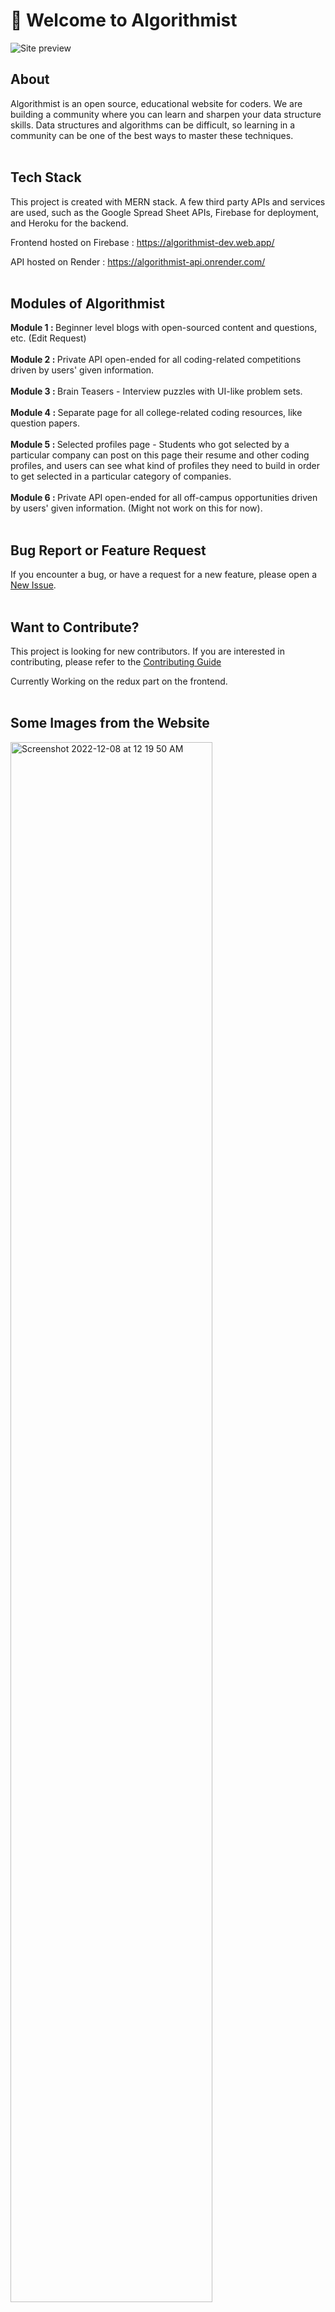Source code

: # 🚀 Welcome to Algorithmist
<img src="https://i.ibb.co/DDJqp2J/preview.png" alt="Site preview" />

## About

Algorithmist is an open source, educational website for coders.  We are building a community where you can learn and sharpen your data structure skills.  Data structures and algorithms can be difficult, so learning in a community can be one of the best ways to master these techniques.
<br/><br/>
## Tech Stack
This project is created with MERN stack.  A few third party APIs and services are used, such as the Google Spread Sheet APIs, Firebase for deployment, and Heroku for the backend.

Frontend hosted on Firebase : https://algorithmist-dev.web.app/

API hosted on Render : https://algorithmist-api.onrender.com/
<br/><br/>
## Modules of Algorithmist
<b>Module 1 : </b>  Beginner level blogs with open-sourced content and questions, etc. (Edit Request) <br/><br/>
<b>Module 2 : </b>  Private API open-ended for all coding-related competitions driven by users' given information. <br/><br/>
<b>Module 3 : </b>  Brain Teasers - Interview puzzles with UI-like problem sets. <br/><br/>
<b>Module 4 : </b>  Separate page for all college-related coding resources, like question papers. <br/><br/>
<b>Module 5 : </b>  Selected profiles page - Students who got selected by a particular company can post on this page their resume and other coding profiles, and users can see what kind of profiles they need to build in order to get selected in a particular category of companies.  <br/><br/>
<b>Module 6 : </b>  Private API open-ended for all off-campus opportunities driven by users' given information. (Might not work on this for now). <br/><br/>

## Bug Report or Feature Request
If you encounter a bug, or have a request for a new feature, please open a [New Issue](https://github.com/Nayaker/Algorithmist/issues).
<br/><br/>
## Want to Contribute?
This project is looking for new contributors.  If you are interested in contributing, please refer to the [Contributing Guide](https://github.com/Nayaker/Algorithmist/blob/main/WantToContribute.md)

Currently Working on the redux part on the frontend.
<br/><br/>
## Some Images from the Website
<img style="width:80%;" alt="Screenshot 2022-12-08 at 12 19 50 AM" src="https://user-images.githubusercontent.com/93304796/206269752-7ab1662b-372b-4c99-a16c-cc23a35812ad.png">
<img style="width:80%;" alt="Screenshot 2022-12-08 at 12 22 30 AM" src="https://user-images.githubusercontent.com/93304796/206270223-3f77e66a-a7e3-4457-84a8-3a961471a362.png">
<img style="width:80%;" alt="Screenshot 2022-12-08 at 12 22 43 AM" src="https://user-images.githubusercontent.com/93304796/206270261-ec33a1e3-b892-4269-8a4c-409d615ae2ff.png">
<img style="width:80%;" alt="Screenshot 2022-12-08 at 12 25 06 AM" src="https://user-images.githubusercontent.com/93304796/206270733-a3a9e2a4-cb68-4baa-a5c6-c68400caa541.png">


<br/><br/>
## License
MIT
● ● ● ●
EXERCISE GOAL: Can you reproduce the listing above word for word, from its very start through the line containing "<b>Module 6 : </b>", including that line, while leaving the pictures out?

YOUR RESPONSE:
Source code

: # 🚀 Welcome to Algorithmist
<img src="https://i.ibb.co/DDJqp2J/preview.png" alt="Site preview" />

## About

Algorithmist is an open source, educational website for coders.  We are building a community where you can learn and sharpen your data structure skills.  Data structures and algorithms can be difficult, so learning in a community can be one of the best ways to master these techniques.
<br/><br/>
## Tech Stack
This project is created with MERN stack.  A few third party APIs and services are used, such as the Google Spread Sheet APIs, Firebase for deployment, and Heroku for the backend.

Frontend hosted on Firebase : https://algorithmist-dev.web.app/

API hosted on Render : https://algorithmist-api.onrender.com/
<br/><br/>
## Modules of Algorithmist
<b>Module 1 : </b>  Beginner level blogs with open-sourced content and questions, etc. (Edit Request) <br/><br/>
<b>Module 2 : </b>  Private API open-ended for all coding-related competitions driven by users' given information. <br/><br/>
<b>Module 3 : </b>  Brain Teasers - Interview puzzles with UI-like problem sets. <br/><br/>
<b>Module 4 : </b>  Separate page for all college-related coding resources, like question papers. <br/><br/>
<b>Module 5 : </b>  Selected profiles page - Students who got selected by a particular company can post on this page their resume and other coding profiles, and users can see what kind of profiles they need to build in order to get selected in a particular category of companies.  <br/><br/>
<b>Module 6 : </b>  Private API open-ended for all off-campus opportunities driven by users' given information. (Might not work on this for now). <br/><br/>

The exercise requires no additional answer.